A statistical tool first used in 1966 and currently used in speech and gesture recognition may hold a key to sniffing out botnets - by predicting the likely “next move” of infected PCs and the healthy computers around them, according to Science Daily.
Researchers at PSG College of Technology, Coimbatore, India have developed a tool which can make “zombie” PCs stand out from the crowd, by analyzing their activity instantly - a process which is often “like trying to identify one goldfish in a giant fish tank,” according to Slashdot’s report.
The tool uses a hidden-Markov model, a statistical tool which allows researchers to make predictions of future behavior without knowing the history of a system's past. The researchers track data packets coming in and out of PCs, and use this to make "forecasts" of how an infected PC might behave, and contrasting this to the "normal" behavior of PCs in the same system. The researchers liken the process to predicting weather. Hidden-Markov models are used extensively in speech recognition and gesture recognition today, but the statistical models were first used in the Sixties.

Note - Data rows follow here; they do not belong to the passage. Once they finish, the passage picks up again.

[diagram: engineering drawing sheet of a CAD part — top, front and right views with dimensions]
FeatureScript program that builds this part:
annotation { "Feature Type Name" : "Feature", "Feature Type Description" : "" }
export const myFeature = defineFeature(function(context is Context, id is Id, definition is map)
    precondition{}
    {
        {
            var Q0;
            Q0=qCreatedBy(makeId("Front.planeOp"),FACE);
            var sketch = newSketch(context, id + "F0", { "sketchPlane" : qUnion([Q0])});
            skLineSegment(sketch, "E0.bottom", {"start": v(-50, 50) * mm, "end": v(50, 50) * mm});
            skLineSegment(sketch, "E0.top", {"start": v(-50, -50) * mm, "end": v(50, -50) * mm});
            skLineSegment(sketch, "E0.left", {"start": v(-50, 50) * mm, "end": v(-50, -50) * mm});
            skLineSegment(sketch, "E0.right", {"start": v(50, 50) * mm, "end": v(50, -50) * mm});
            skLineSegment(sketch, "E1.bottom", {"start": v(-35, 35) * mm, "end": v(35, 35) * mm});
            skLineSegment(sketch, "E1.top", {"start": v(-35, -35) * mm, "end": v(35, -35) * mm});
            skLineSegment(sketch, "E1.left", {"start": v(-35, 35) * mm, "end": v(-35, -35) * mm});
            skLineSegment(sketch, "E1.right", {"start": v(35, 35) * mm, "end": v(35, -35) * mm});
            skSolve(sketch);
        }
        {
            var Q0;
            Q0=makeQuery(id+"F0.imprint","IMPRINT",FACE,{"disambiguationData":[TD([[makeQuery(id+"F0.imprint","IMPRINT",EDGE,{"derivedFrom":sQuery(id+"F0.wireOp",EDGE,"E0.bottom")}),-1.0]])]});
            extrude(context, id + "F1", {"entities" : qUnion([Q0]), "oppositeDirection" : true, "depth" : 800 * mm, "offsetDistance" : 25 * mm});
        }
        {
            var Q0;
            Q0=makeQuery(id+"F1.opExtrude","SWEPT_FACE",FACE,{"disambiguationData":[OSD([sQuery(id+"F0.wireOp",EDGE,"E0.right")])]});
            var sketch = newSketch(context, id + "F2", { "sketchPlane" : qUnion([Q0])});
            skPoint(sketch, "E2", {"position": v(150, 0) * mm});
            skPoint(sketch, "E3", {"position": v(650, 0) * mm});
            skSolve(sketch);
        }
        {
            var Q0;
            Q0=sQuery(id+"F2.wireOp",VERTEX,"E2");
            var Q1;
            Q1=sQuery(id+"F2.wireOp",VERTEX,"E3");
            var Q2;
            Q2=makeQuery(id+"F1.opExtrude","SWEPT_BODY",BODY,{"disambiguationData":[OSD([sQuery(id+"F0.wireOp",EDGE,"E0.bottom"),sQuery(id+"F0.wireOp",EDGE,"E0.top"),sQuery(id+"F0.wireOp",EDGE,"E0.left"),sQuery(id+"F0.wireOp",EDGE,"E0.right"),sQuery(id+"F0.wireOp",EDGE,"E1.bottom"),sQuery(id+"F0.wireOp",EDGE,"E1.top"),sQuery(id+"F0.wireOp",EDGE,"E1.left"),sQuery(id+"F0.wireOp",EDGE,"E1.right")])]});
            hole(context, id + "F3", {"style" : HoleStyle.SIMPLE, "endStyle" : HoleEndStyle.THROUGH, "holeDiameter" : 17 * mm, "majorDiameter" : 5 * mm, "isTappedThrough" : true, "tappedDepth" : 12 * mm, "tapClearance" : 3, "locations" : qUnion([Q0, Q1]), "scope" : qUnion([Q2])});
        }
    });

The researchers write that, "The team has applied the statistical logic of the hidden semi-Markov model to forecast the characteristics of internet activity on a given computer suspected of being a zombie computer in a botnet... These variables are the components used to control the flow of data packets in and out of the computer via the internet protocol. Their approach can model the "normal" behavior and then highlight botnet activity as being a deviation from the normal without the specific variables that are altered by the malware being in plain sight."
The researchers write that while AV software can spot the malware which controls PCs in a botnet, cybercriminals are constantly adapting their techniques, and suggest that their tool may offer a way to "lock down" botnets and zombie PCs quickly.
The reseachers point out that "malware developers have focused recently on web-based, http, type activity, which is easier to disguise among the myriad packets of data moving to and fro across a network and in and out of a particular computer," and say that their hidden-Markov tool offers "a lightweight and real-time detection system can see through this disguise easily. If implemented widely such as system could lock down this kind of botnet very quickly and slow the assimilation of zombie computers by criminals and others with malicious intent."
Slashdot's report comments that identifying a small number of infected PCs among thousands can be difficult - and that this tool "may offer hope."
"Identifying calls between one zombie PC and the botnet that owns it, from inside a company with thousands of computer systems, is like trying to identify one goldfish among thousands in a giant fish tank: among thousands of others doing almost the same things, it’s hard to identify the one fish with evil on its mind," the report says, "But a half-century-old statistical analysis tool may offer more hope, by suggesting enough about the behavior of well-adjusted fish to make the behavior of the bad ones stand out."